You can bulk-select all tables on the current page or across all pages using the master checkboxes.
To intuitively auto-select all tables for future DataJobs, navigate to Settings > Preference > BladePipe and enable jobTableDefaultSelectAll.
- Configure the target table names.
- By default, target names generate automatically.
- You can manually type a custom name into the Target Table column and press Enter.
- You can click Batch Operation > Modify Target Name to broadly apply prefixes or suffixes.
- To filter actions, click Open Action Blacklist.
You can set the actions not to be synchronized for each table separately or in batches (Click Batch Operation > Action Blacklist). - Optional: Click Mapping Rules to adjust the automatic target-naming conventions.
- Optional: Click Advanced > View Duplicate Subscriptions to check whether the selected tablea are subscribed in other existing DataJobs.
- Click Next.
Step 4: Map and Process Columns
- Optional: If the target mapping rules need to be modified, click Mapping Rules and make the changes accordingly.
- View your selected tables on the left pane. Use the search bar to rapidly locate specific tables.
- Select the columns to be synchronized and apply transformations.
- Configure Individually: Click Operation to set explicit filter conditions, designate a custom primary key logic, etc.
- Configure in Batches: Click Batch Operation to apply update conditions, primary keys across multiple tables, etc.
| Feature | Description |
|---|---|
| Set Virtual Column | Define virtual columns (name, type, value) injected directly into the target table during synchronization. See Add Virtual Columns |
| Data Transform | Transform data based on built-in scripts. See Data Transform. |
| Target Primary Key | Assign a primary key for the target. If the source lacks a primary key but holds a unique key, BladePipe assigns the unique key by default. See Set Target Primary Key |
| Data Filtering | Use where-like queries to sync only specific rows. See Data Filtering. |
| Set Update Condition | Configure precise rules indicating when the target rows should be overwritten. |
| Wide Table | Create a wide table in a UI-driven manner. See Wide Table. |
| Batch Filter Columns | Exclude or include columns systematically across multiple tables. |
- Optional: To inject complex Java logic, click Upload Custom Code.

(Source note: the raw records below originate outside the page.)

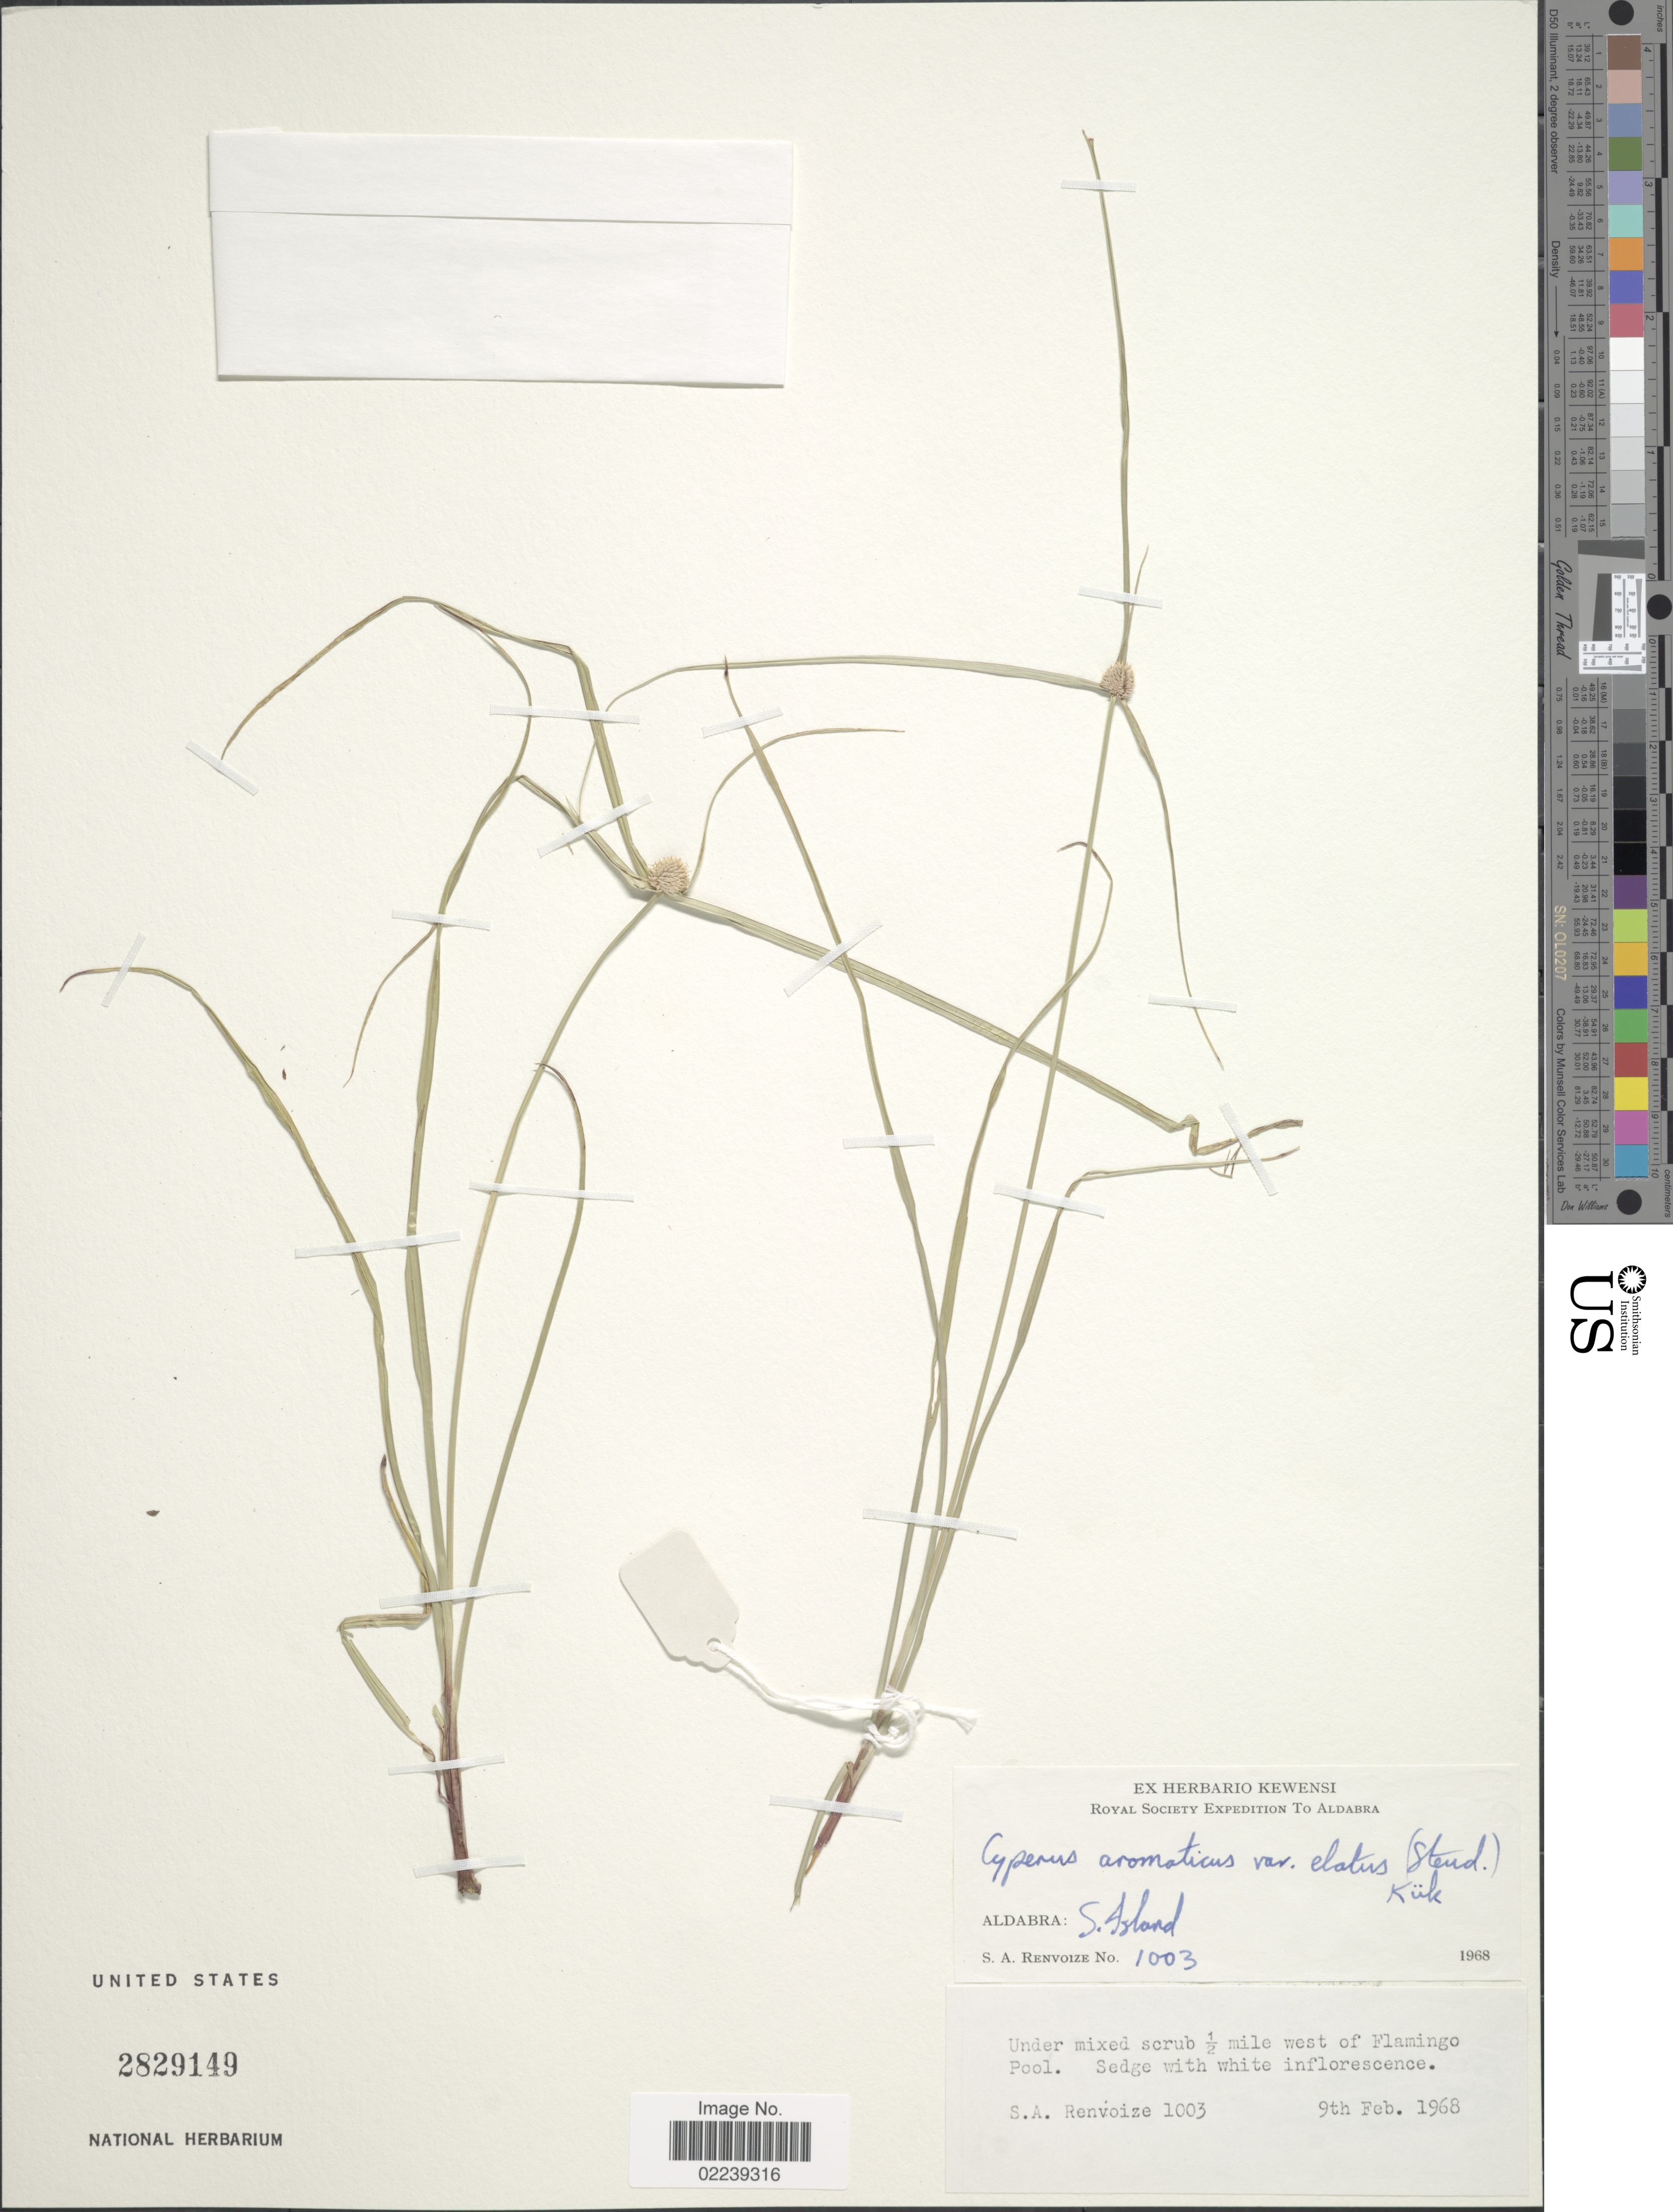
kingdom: Plantae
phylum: Tracheophyta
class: Liliopsida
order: Poales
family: Cyperaceae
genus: Cyperus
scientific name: Cyperus bigibbosa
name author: Fosberg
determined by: Strong, M. T., (US), Smithsonian Institution - National Museum of Natural History (UNITED STATES)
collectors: S. A. Renvoize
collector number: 1003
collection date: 1968-02-09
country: Seychelles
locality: Aldabra: S. Island, Under mixed scrub ½ mile west of Flamingo Pool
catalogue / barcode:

See Custom Code.
- Click Next.
Step 5: Confirm Creation
- Verify the full configuration summary.
- Click Create DataJob to deploy your pipeline.
If you configured schema structures that do not exist in the target database, BladePipe automatically initiates the schema migration phase to build them before transferring data.
Step 6: Monitor DataJob
- Navigate to the main DataJob list to track your pipeline's progress in real-time.
- Click Details to dive deep into monitoring metrics, specific logs, and individual DataTask states.